Turn the records below into a JSON list of strings, with each line as its own string. Leave out any blank lines.

Supplied information start

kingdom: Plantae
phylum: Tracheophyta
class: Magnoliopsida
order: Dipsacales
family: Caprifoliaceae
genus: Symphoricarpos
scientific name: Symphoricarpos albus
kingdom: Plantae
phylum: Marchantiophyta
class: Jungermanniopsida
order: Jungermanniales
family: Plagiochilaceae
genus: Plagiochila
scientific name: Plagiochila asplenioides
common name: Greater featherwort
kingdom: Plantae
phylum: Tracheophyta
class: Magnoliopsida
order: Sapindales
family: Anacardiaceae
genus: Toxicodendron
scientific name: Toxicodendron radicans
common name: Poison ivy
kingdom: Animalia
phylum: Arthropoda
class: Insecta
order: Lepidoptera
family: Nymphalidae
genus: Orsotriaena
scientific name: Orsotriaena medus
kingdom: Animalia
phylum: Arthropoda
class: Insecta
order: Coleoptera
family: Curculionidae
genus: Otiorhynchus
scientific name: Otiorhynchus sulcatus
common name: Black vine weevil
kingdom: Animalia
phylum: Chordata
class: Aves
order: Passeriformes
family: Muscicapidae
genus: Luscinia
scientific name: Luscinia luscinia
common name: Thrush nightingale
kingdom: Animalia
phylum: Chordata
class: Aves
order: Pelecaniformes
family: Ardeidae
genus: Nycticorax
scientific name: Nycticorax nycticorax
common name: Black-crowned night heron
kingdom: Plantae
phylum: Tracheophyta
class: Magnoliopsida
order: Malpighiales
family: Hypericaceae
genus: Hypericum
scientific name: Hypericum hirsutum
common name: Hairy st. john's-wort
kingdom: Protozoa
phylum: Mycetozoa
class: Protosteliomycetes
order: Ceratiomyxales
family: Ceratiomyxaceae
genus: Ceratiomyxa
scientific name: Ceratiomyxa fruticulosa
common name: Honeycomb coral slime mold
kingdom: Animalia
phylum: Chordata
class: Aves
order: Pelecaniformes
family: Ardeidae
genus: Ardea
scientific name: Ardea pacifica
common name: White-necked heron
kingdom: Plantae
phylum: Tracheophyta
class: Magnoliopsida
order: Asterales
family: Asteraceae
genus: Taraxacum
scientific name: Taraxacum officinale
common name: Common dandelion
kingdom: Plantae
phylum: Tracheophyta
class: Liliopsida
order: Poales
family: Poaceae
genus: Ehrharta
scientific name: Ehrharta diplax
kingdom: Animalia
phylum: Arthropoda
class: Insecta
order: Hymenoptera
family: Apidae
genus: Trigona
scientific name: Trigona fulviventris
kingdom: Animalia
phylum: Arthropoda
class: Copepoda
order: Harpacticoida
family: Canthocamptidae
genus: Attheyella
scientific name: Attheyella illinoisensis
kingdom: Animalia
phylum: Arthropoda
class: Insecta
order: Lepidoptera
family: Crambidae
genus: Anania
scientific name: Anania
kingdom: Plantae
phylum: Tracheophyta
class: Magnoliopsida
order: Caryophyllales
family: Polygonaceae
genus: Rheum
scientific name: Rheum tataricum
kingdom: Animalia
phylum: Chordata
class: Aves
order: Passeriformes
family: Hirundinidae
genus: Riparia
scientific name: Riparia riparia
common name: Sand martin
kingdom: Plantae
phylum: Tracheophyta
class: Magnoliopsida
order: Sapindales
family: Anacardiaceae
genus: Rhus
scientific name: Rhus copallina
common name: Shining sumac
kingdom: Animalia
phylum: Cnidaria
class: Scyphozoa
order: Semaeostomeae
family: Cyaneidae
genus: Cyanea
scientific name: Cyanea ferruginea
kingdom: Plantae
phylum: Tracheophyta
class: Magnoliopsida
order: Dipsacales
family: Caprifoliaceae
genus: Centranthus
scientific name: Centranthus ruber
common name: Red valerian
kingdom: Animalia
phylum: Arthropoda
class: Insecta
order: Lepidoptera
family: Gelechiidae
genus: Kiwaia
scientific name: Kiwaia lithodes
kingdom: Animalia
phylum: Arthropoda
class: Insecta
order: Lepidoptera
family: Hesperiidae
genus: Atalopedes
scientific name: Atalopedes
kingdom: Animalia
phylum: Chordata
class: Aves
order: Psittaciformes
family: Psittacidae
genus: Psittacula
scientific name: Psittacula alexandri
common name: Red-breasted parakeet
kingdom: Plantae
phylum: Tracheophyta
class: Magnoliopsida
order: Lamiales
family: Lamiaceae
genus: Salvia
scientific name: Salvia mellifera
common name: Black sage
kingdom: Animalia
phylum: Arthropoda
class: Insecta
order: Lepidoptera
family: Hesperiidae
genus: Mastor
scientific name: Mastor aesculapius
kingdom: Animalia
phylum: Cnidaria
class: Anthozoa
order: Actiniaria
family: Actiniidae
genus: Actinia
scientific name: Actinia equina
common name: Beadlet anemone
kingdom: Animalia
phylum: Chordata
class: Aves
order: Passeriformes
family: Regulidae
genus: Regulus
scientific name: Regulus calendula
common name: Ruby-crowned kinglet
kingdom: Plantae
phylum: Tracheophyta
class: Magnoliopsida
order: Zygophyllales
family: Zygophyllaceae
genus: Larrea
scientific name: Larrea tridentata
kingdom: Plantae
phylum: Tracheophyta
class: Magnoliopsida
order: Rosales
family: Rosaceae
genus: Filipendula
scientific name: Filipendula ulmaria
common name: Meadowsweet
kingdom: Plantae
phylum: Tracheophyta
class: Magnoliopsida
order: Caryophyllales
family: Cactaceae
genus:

Supplied information end

**Response to this exercise**
[
  "kingdom: Plantae",
  "phylum: Tracheophyta",
  "class: Magnoliopsida",
  "order: Dipsacales",
  "family: Caprifoliaceae",
  "genus: Symphoricarpos",
  "scientific name: Symphoricarpos albus",
  "kingdom: Plantae",
  "phylum: Marchantiophyta",
  "class: Jungermanniopsida",
  "order: Jungermanniales",
  "family: Plagiochilaceae",
  "genus: Plagiochila",
  "scientific name: Plagiochila asplenioides",
  "common name: Greater featherwort",
  "kingdom: Plantae",
  "phylum: Tracheophyta",
  "class: Magnoliopsida",
  "order: Sapindales",
  "family: Anacardiaceae",
  "genus: Toxicodendron",
  "scientific name: Toxicodendron radicans",
  "common name: Poison ivy",
  "kingdom: Animalia",
  "phylum: Arthropoda",
  "class: Insecta",
  "order: Lepidoptera",
  "family: Nymphalidae",
  "genus: Orsotriaena",
  "scientific name: Orsotriaena medus",
  "kingdom: Animalia",
  "phylum: Arthropoda",
  "class: Insecta",
  "order: Coleoptera",
  "family: Curculionidae",
  "genus: Otiorhynchus",
  "scientific name: Otiorhynchus sulcatus",
  "common name: Black vine weevil",
  "kingdom: Animalia",
  "phylum: Chordata",
  "class: Aves",
  "order: Passeriformes",
  "family: Muscicapidae",
  "genus: Luscinia",
  "scientific name: Luscinia luscinia",
  "common name: Thrush nightingale",
  "kingdom: Animalia",
  "phylum: Chordata",
  "class: Aves",
  "order: Pelecaniformes",
  "family: Ardeidae",
  "genus: Nycticorax",
  "scientific name: Nycticorax nycticorax",
  "common name: Black-crowned night heron",
  "kingdom: Plantae",
  "phylum: Tracheophyta",
  "class: Magnoliopsida",
  "order: Malpighiales",
  "family: Hypericaceae",
  "genus: Hypericum",
  "scientific name: Hypericum hirsutum",
  "common name: Hairy st. john's-wort",
  "kingdom: Protozoa",
  "phylum: Mycetozoa",
  "class: Protosteliomycetes",
  "order: Ceratiomyxales",
  "family: Ceratiomyxaceae",
  "genus: Ceratiomyxa",
  "scientific name: Ceratiomyxa fruticulosa",
  "common name: Honeycomb coral slime mold",
  "kingdom: Animalia",
  "phylum: Chordata",
  "class: Aves",
  "order: Pelecaniformes",
  "family: Ardeidae",
  "genus: Ardea",
  "scientific name: Ardea pacifica",
  "common name: White-necked heron",
  "kingdom: Plantae",
  "phylum: Tracheophyta",
  "class: Magnoliopsida",
  "order: Asterales",
  "family: Asteraceae",
  "genus: Taraxacum",
  "scientific name: Taraxacum officinale",
  "common name: Common dandelion",
  "kingdom: Plantae",
  "phylum: Tracheophyta",
  "class: Liliopsida",
  "order: Poales",
  "family: Poaceae",
  "genus: Ehrharta",
  "scientific name: Ehrharta diplax",
  "kingdom: Animalia",
  "phylum: Arthropoda",
  "class: Insecta",
  "order: Hymenoptera",
  "family: Apidae",
  "genus: Trigona",
  "scientific name: Trigona fulviventris",
  "kingdom: Animalia",
  "phylum: Arthropoda",
  "class: Copepoda",
  "order: Harpacticoida",
  "family: Canthocamptidae",
  "genus: Attheyella",
  "scientific name: Attheyella illinoisensis",
  "kingdom: Animalia",
  "phylum: Arthropoda",
  "class: Insecta",
  "order: Lepidoptera",
  "family: Crambidae",
  "genus: Anania",
  "scientific name: Anania",
  "kingdom: Plantae",
  "phylum: Tracheophyta",
  "class: Magnoliopsida",
  "order: Caryophyllales",
  "family: Polygonaceae",
  "genus: Rheum",
  "scientific name: Rheum tataricum",
  "kingdom: Animalia",
  "phylum: Chordata",
  "class: Aves",
  "order: Passeriformes",
  "family: Hirundinidae",
  "genus: Riparia",
  "scientific name: Riparia riparia",
  "common name: Sand martin",
  "kingdom: Plantae",
  "phylum: Tracheophyta",
  "class: Magnoliopsida",
  "order: Sapindales",
  "family: Anacardiaceae",
  "genus: Rhus",
  "scientific name: Rhus copallina",
  "common name: Shining sumac",
  "kingdom: Animalia",
  "phylum: Cnidaria",
  "class: Scyphozoa",
  "order: Semaeostomeae",
  "family: Cyaneidae",
  "genus: Cyanea",
  "scientific name: Cyanea ferruginea",
  "kingdom: Plantae",
  "phylum: Tracheophyta",
  "class: Magnoliopsida",
  "order: Dipsacales",
  "family: Caprifoliaceae",
  "genus: Centranthus",
  "scientific name: Centranthus ruber",
  "common name: Red valerian",
  "kingdom: Animalia",
  "phylum: Arthropoda",
  "class: Insecta",
  "order: Lepidoptera",
  "family: Gelechiidae",
  "genus: Kiwaia",
  "scientific name: Kiwaia lithodes",
  "kingdom: Animalia",
  "phylum: Arthropoda",
  "class: Insecta",
  "order: Lepidoptera",
  "family: Hesperiidae",
  "genus: Atalopedes",
  "scientific name: Atalopedes",
  "kingdom: Animalia",
  "phylum: Chordata",
  "class: Aves",
  "order: Psittaciformes",
  "family: Psittacidae",
  "genus: Psittacula",
  "scientific name: Psittacula alexandri",
  "common name: Red-breasted parakeet",
  "kingdom: Plantae",
  "phylum: Tracheophyta",
  "class: Magnoliopsida",
  "order: Lamiales",
  "family: Lamiaceae",
  "genus: Salvia",
  "scientific name: Salvia mellifera",
  "common name: Black sage",
  "kingdom: Animalia",
  "phylum: Arthropoda",
  "class: Insecta",
  "order: Lepidoptera",
  "family: Hesperiidae",
  "genus: Mastor",
  "scientific name: Mastor aesculapius",
  "kingdom: Animalia",
  "phylum: Cnidaria",
  "class: Anthozoa",
  "order: Actiniaria",
  "family: Actiniidae",
  "genus: Actinia",
  "scientific name: Actinia equina",
  "common name: Beadlet anemone",
  "kingdom: Animalia",
  "phylum: Chordata",
  "class: Aves",
  "order: Passeriformes",
  "family: Regulidae",
  "genus: Regulus",
  "scientific name: Regulus calendula",
  "common name: Ruby-crowned kinglet",
  "kingdom: Plantae",
  "phylum: Tracheophyta",
  "class: Magnoliopsida",
  "order: Zygophyllales",
  "family: Zygophyllaceae",
  "genus: Larrea",
  "scientific name: Larrea tridentata",
  "kingdom: Plantae",
  "phylum: Tracheophyta",
  "class: Magnoliopsida",
  "order: Rosales",
  "family: Rosaceae",
  "genus: Filipendula",
  "scientific name: Filipendula ulmaria",
  "common name: Meadowsweet",
  "kingdom: Plantae",
  "phylum: Tracheophyta",
  "class: Magnoliopsida",
  "order: Caryophyllales",
  "family: Cactaceae",
  "genus:"
]